Required action — In the lines running from the start of the records through the line containing "커지고 있다고 워싱턴타임스가 2일 보도했다. 그는 지난 5월 말 뇌종양 투", inclusive, substitute "Music" for "Silence". Write those lines out again with nothing else changed.

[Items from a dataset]
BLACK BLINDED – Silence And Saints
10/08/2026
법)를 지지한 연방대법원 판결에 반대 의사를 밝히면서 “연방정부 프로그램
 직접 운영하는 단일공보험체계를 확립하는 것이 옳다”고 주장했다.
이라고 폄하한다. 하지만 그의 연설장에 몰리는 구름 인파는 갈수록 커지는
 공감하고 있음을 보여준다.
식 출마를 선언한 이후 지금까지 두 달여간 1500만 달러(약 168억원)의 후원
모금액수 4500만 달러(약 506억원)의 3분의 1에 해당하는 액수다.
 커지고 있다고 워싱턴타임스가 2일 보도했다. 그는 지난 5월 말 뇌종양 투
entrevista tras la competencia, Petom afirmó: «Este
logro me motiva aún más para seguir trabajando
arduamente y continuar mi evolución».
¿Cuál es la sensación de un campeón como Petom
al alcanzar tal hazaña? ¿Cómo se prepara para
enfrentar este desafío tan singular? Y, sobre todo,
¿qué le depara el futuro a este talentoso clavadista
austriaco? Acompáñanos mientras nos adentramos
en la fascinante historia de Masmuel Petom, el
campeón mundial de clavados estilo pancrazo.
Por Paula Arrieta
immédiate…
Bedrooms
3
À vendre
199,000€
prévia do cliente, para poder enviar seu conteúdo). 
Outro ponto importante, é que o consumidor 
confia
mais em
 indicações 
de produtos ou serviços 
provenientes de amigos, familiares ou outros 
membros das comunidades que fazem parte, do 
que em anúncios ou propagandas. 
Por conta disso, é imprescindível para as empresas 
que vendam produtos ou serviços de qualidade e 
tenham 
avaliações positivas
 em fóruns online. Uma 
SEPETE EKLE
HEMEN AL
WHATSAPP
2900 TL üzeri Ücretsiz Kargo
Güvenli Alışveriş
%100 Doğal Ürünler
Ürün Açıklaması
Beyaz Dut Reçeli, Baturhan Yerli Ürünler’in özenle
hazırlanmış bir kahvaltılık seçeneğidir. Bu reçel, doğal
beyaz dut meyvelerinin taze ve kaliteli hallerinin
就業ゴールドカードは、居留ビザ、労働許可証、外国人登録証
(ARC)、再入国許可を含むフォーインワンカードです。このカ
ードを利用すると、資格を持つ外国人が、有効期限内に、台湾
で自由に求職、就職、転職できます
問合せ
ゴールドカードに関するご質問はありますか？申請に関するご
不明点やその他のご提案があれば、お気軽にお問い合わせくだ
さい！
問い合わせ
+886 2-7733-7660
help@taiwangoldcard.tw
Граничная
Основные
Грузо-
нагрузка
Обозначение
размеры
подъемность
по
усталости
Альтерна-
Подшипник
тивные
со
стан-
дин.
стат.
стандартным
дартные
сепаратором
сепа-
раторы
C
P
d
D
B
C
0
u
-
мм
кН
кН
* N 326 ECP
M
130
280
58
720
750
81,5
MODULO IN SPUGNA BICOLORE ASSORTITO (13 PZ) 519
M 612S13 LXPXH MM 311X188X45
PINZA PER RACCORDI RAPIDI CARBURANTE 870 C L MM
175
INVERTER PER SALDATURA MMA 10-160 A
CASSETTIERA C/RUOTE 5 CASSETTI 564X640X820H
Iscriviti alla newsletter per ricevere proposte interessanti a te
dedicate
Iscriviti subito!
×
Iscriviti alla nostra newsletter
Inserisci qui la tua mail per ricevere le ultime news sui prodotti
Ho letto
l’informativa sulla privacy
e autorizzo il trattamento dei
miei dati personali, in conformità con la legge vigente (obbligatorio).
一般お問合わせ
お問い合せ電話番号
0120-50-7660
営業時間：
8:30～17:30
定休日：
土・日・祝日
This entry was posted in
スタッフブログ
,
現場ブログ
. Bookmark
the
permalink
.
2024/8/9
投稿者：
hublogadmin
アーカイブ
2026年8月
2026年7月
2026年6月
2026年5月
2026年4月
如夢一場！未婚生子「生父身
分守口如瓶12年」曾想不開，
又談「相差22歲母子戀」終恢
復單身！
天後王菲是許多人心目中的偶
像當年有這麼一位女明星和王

Answer space —
BLACK BLINDED – Music And Saints
10/08/2026
법)를 지지한 연방대법원 판결에 반대 의사를 밝히면서 “연방정부 프로그램
 직접 운영하는 단일공보험체계를 확립하는 것이 옳다”고 주장했다.
이라고 폄하한다. 하지만 그의 연설장에 몰리는 구름 인파는 갈수록 커지는
 공감하고 있음을 보여준다.
식 출마를 선언한 이후 지금까지 두 달여간 1500만 달러(약 168억원)의 후원
모금액수 4500만 달러(약 506억원)의 3분의 1에 해당하는 액수다.
 커지고 있다고 워싱턴타임스가 2일 보도했다. 그는 지난 5월 말 뇌종양 투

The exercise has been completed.